Work instruction:
In the records that follow, count each line where the string "земле" occurs. Provide the total and no other text.
(Records provided Opens)
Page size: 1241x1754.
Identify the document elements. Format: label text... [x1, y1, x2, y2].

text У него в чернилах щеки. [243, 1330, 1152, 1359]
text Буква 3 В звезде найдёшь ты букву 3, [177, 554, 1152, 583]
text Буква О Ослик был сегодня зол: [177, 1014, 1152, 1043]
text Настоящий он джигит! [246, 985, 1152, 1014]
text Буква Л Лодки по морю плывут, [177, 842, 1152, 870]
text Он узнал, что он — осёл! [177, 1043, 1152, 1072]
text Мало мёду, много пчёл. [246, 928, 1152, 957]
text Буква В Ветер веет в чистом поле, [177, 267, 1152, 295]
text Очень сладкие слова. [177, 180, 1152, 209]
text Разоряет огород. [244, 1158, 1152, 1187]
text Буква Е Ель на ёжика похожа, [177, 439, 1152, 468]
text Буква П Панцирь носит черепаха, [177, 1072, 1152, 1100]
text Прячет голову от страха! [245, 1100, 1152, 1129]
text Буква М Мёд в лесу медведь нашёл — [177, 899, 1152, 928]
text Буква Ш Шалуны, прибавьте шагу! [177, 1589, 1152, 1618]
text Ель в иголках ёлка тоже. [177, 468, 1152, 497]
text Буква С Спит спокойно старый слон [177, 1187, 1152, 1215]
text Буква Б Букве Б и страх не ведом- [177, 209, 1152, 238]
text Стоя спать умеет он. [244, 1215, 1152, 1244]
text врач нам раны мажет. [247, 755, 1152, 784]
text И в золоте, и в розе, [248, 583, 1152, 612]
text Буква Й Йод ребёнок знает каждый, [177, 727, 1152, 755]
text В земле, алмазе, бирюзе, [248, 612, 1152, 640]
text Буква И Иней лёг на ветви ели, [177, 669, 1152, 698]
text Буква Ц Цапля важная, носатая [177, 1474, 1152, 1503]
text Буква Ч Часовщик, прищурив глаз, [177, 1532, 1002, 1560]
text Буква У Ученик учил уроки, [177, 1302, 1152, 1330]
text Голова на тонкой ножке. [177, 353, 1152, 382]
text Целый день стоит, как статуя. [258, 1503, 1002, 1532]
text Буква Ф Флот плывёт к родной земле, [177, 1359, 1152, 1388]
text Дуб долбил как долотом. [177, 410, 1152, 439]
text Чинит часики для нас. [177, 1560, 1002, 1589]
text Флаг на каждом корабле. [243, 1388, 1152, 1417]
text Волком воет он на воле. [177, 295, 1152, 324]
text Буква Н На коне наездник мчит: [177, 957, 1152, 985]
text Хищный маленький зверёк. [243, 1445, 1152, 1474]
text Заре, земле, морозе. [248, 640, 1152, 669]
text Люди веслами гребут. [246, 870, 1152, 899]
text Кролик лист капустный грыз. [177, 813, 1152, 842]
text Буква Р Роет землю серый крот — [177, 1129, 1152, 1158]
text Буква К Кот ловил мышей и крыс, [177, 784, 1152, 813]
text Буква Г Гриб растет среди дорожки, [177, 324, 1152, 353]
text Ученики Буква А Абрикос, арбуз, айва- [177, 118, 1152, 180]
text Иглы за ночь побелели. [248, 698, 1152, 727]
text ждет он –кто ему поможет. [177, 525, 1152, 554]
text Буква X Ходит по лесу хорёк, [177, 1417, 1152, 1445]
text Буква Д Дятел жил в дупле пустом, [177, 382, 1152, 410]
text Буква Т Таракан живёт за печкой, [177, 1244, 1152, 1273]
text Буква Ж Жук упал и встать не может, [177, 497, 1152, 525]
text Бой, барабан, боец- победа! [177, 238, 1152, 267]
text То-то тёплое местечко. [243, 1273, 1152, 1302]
(Records provided Closes)
Solved exercise:
3